Justice Elena Kagan said it would be wrong for states to ignore the chance that these now-adult inmates may someday be rehabilitated.

“The mandatory sentencing schemes before us violate this principle of proportionality, and so violate the Eighth Amendment’s ban on cruel and unusual punishment,” Kagan said.

This ruling was a long time coming. The United States is one of the few countries in the world that imprisons children for decades. Until 2005, the U.S. was also one of the few countries to execute children. For a nation that views itself as the moral compass of the world, it is ironic that we have so little problem punishing children in the harshest ways.

We not only executed children and left others to die in prison, but we also place them in adult prisons with full knowledge that adult inmates will prey on them. We seem to be gluttons for cruelty even as we claim to want to rehabilitate kids.

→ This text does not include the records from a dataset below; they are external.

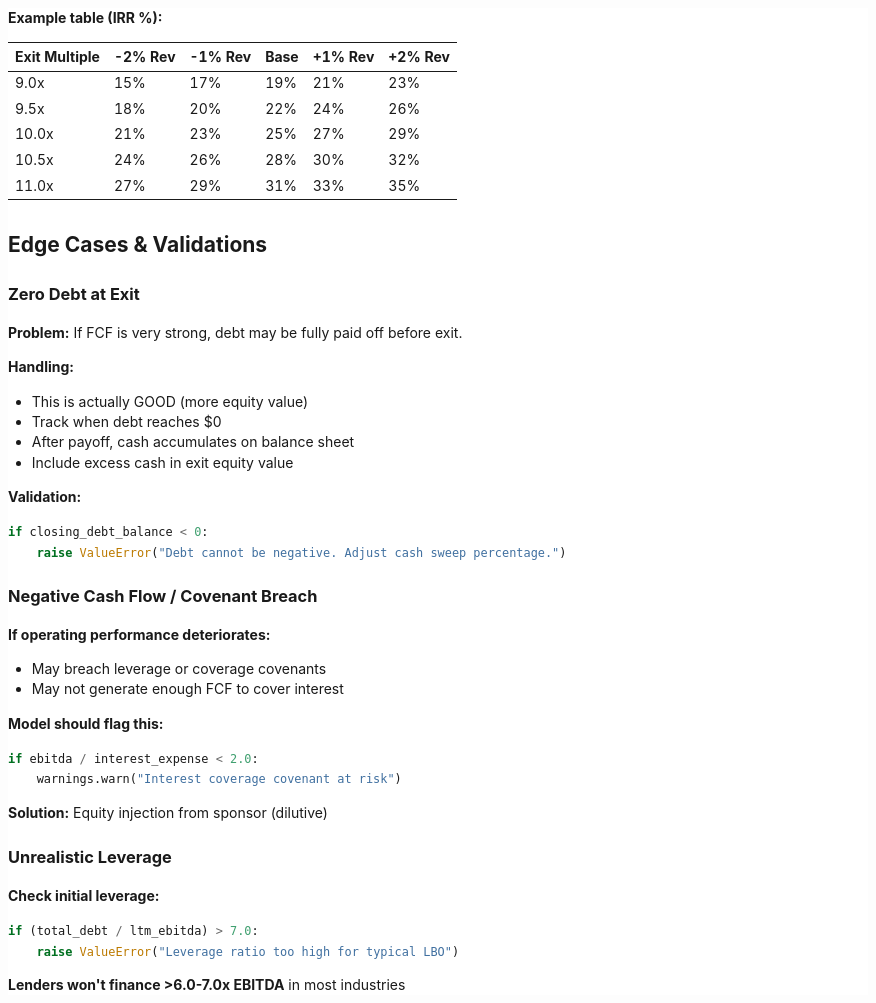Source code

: **Example table (IRR %):**

| Exit Multiple | -2% Rev | -1% Rev | Base | +1% Rev | +2% Rev |
|---------------|---------|---------|------|---------|---------|
| 9.0x          | 15%     | 17%     | 19%  | 21%     | 23%     |
| 9.5x          | 18%     | 20%     | 22%  | 24%     | 26%     |
| 10.0x         | 21%     | 23%     | 25%  | 27%     | 29%     |
| 10.5x         | 24%     | 26%     | 28%  | 30%     | 32%     |
| 11.0x         | 27%     | 29%     | 31%  | 33%     | 35%     |

## Edge Cases & Validations

### Zero Debt at Exit

**Problem:** If FCF is very strong, debt may be fully paid off before exit.

**Handling:**
- This is actually GOOD (more equity value)
- Track when debt reaches $0
- After payoff, cash accumulates on balance sheet
- Include excess cash in exit equity value

**Validation:**
```python
if closing_debt_balance < 0:
    raise ValueError("Debt cannot be negative. Adjust cash sweep percentage.")
```

### Negative Cash Flow / Covenant Breach

**If operating performance deteriorates:**
- May breach leverage or coverage covenants
- May not generate enough FCF to cover interest

**Model should flag this:**
```python
if ebitda / interest_expense < 2.0:
    warnings.warn("Interest coverage covenant at risk")
```

**Solution:** Equity injection from sponsor (dilutive)

### Unrealistic Leverage

**Check initial leverage:**
```python
if (total_debt / ltm_ebitda) > 7.0:
    raise ValueError("Leverage ratio too high for typical LBO")
```

**Lenders won't finance >6.0-7.0x EBITDA** in most industries

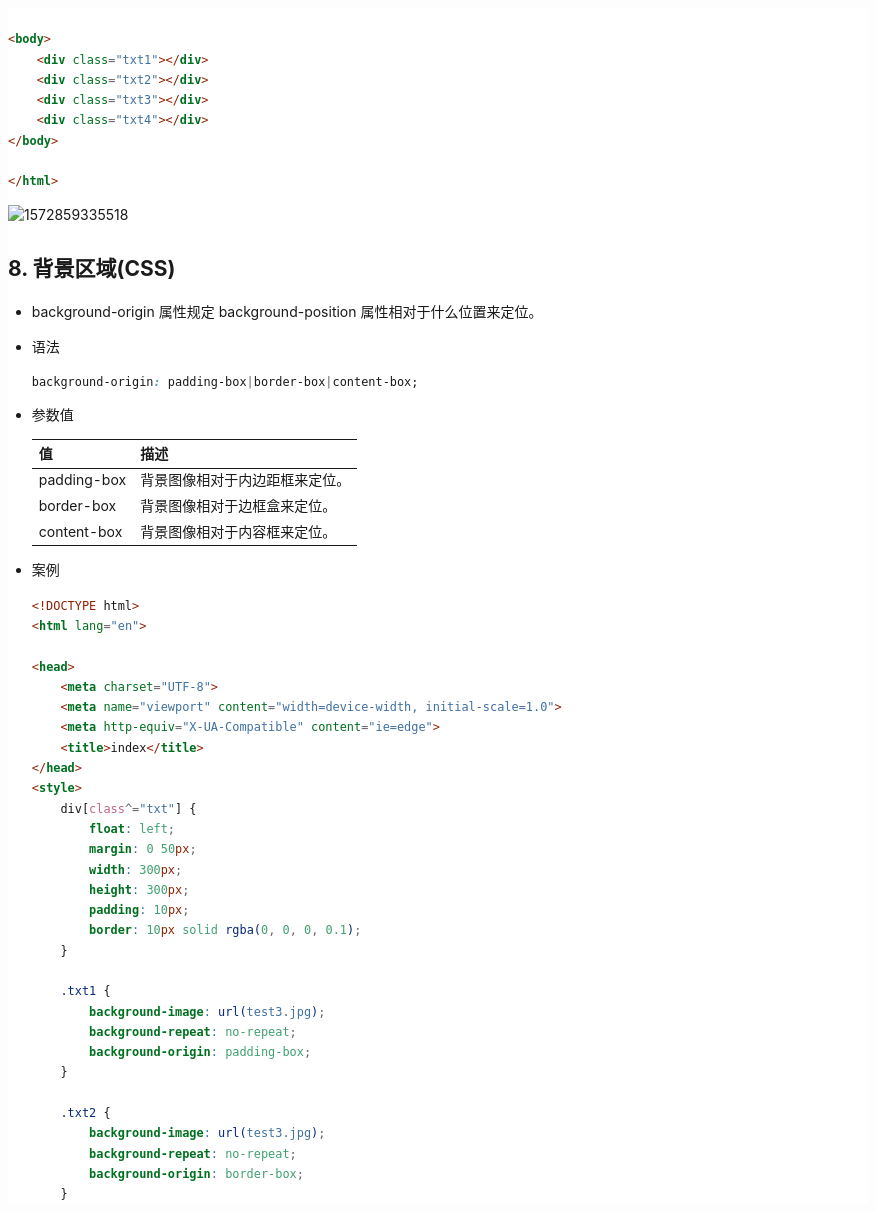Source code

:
   ```html
  
  <body>
      <div class="txt1"></div>
      <div class="txt2"></div>
      <div class="txt3"></div>
      <div class="txt4"></div>
  </body>
  
  </html>
  ```

  ![1572859335518](https://yulingsimg-1300687702.cos.ap-chengdu.myqcloud.com/20200723155219.png)

## 8. 背景区域(CSS)

- background-origin 属性规定 background-position 属性相对于什么位置来定位。

- 语法

  ```css
  background-origin: padding-box|border-box|content-box;
  ```

- 参数值

  | 值          | 描述                           |
  | ----------- | ------------------------------ |
  | padding-box | 背景图像相对于内边距框来定位。 |
  | border-box  | 背景图像相对于边框盒来定位。   |
  | content-box | 背景图像相对于内容框来定位。   |

- 案例

  ```html
  <!DOCTYPE html>
  <html lang="en">
  
  <head>
      <meta charset="UTF-8">
      <meta name="viewport" content="width=device-width, initial-scale=1.0">
      <meta http-equiv="X-UA-Compatible" content="ie=edge">
      <title>index</title>
  </head>
  <style>
      div[class^="txt"] {
          float: left;
          margin: 0 50px;
          width: 300px;
          height: 300px;
          padding: 10px;
          border: 10px solid rgba(0, 0, 0, 0.1);
      }
  
      .txt1 {
          background-image: url(test3.jpg);
          background-repeat: no-repeat;
          background-origin: padding-box;
      }
  
      .txt2 {
          background-image: url(test3.jpg);
          background-repeat: no-repeat;
          background-origin: border-box;
      }
  ```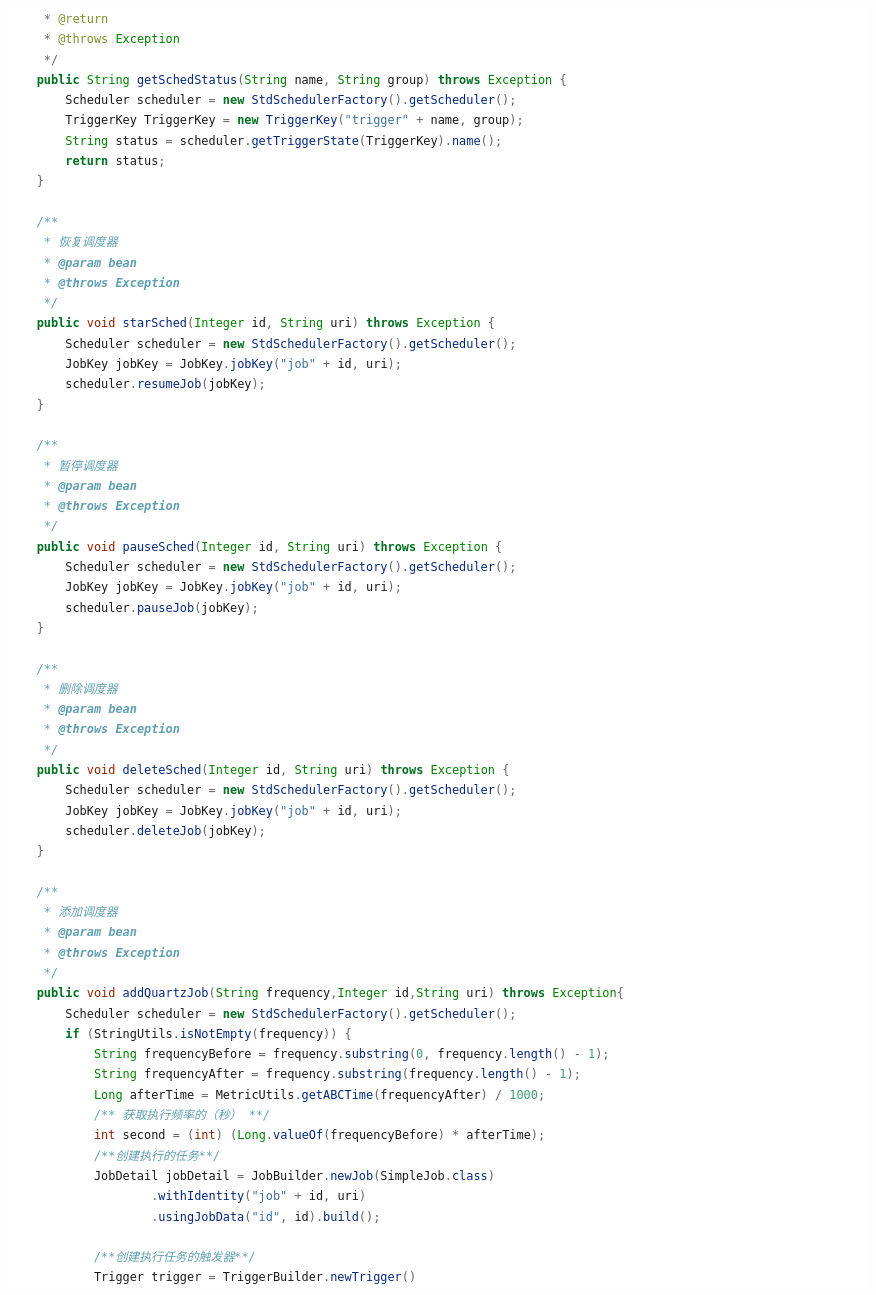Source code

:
 ``` java
	 * @return
	 * @throws Exception
	 */
	public String getSchedStatus(String name, String group) throws Exception {
		Scheduler scheduler = new StdSchedulerFactory().getScheduler();
		TriggerKey TriggerKey = new TriggerKey("trigger" + name, group);
		String status = scheduler.getTriggerState(TriggerKey).name();
		return status;
	}
	
	/**
	 * 恢复调度器
	 * @param bean
	 * @throws Exception
	 */
	public void starSched(Integer id, String uri) throws Exception {
		Scheduler scheduler = new StdSchedulerFactory().getScheduler();
		JobKey jobKey = JobKey.jobKey("job" + id, uri);    
		scheduler.resumeJob(jobKey);    
	}
	
	/**
	 * 暂停调度器
	 * @param bean
	 * @throws Exception
	 */
	public void pauseSched(Integer id, String uri) throws Exception {
		Scheduler scheduler = new StdSchedulerFactory().getScheduler();
		JobKey jobKey = JobKey.jobKey("job" + id, uri);    
		scheduler.pauseJob(jobKey);  
	}
	
	/**
	 * 删除调度器
	 * @param bean
	 * @throws Exception
	 */
	public void deleteSched(Integer id, String uri) throws Exception {
		Scheduler scheduler = new StdSchedulerFactory().getScheduler();
		JobKey jobKey = JobKey.jobKey("job" + id, uri);    
		scheduler.deleteJob(jobKey);  
	}
	
	/**
	 * 添加调度器
	 * @param bean
	 * @throws Exception
	 */
	public void addQuartzJob(String frequency,Integer id,String uri) throws Exception{
		Scheduler scheduler = new StdSchedulerFactory().getScheduler();
		if (StringUtils.isNotEmpty(frequency)) {
			String frequencyBefore = frequency.substring(0, frequency.length() - 1);
			String frequencyAfter = frequency.substring(frequency.length() - 1);
			Long afterTime = MetricUtils.getABCTime(frequencyAfter) / 1000;
			/** 获取执行频率的（秒） **/
			int second = (int) (Long.valueOf(frequencyBefore) * afterTime);
			/**创建执行的任务**/
			JobDetail jobDetail = JobBuilder.newJob(SimpleJob.class)
					.withIdentity("job" + id, uri)
					.usingJobData("id", id).build();

			/**创建执行任务的触发器**/
			Trigger trigger = TriggerBuilder.newTrigger()
```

Of course, the decision was not without its dissent:

“[Attorney Bryan Stevenson] would say that a person of 17 years and 11 months who commits the worst possible string of offenses — and demonstrates great maturity — still cannot be sentenced to life imprisonment without parole?” asked Alito during oral arguments in March.

He wrote the tough dissenting opinion, supported by Chief Justice John Roberts, and Justices Antonin Scalia and Clarence Thomas.

“When the majority of this court countermands that democratic decision (by state legislatures), what the majority is saying is that members of society must be exposed to the risk that these convicted murders, if released from custody, will murder again,” said Alito, who delivered his dissent from the bench, a rare privilege typically granted in only the most contentious of cases.

What the dissenting justices fail to realize is that few of these children will be released immediately after being sentenced. While one can argument that it is equally cruel and unusual to sentence children to decades in prison, often times to sentences longer than they have been alive, those long sentences ensure that the kids have time to be rehabilitated. Indeed, the original reason for prison was rehabilitation, and it seems odd that people would preemptively declare someone incapable of changing.

Perhaps the greater irony of these kinds of policies and laws is that we apply them so selectively. For example, if my 12-year-old godson killed someone, he could be charged as an adult. The argument behind that charge is that he is old enough to understand what he did and therefore can take responsibility for his actions. However, if my godson decided to have sex with someone older than him, the same laws deem him incapable of consenting to sex because at 12-years-old he lacks the maturity and understanding to take responsibility for his actions. The same thing applies to drinking, getting tattoos, leaving a hospital, and signing contracts.

In other words, my godson is an “adult” when it is convenient for the state, i.e. when they want to punish him.

That is really what these harsh laws are about. We are all fully aware that a 14-year-old is not an adult, does not think or reason like an adult, and changes as they get older. We simply want to punish children as harshly as possible, usually to make an example out of them to stave off other child criminals. As a result, our prison system has gone from rehabilitation to punishment to such an extent that a child convicted of a crime in many instances will serve more time than an adult would.

That is why the court’s ruling was a long time coming, and it only one of many more that need to happen. We need to stop placing children in the same prisons as adults. We need to stop charging child as adults just so we can punish them more. We need to change our juvenile prisons from rehabilitation centers in name only to places that actually try to keep kids out of prison.

This ruling will force many states to look at the 2,500 children sentenced to life without parole and start asking whether that was the right decision. Hopefully this will prompt some states to rethink how they treat juveniles.

At the very least, it will frustrate the hell out of Florida and Texas, the two states most inclined to imprison and execute (when they could) minors. Now they will actually have to deal with the children on a real level instead of chucking the book at them.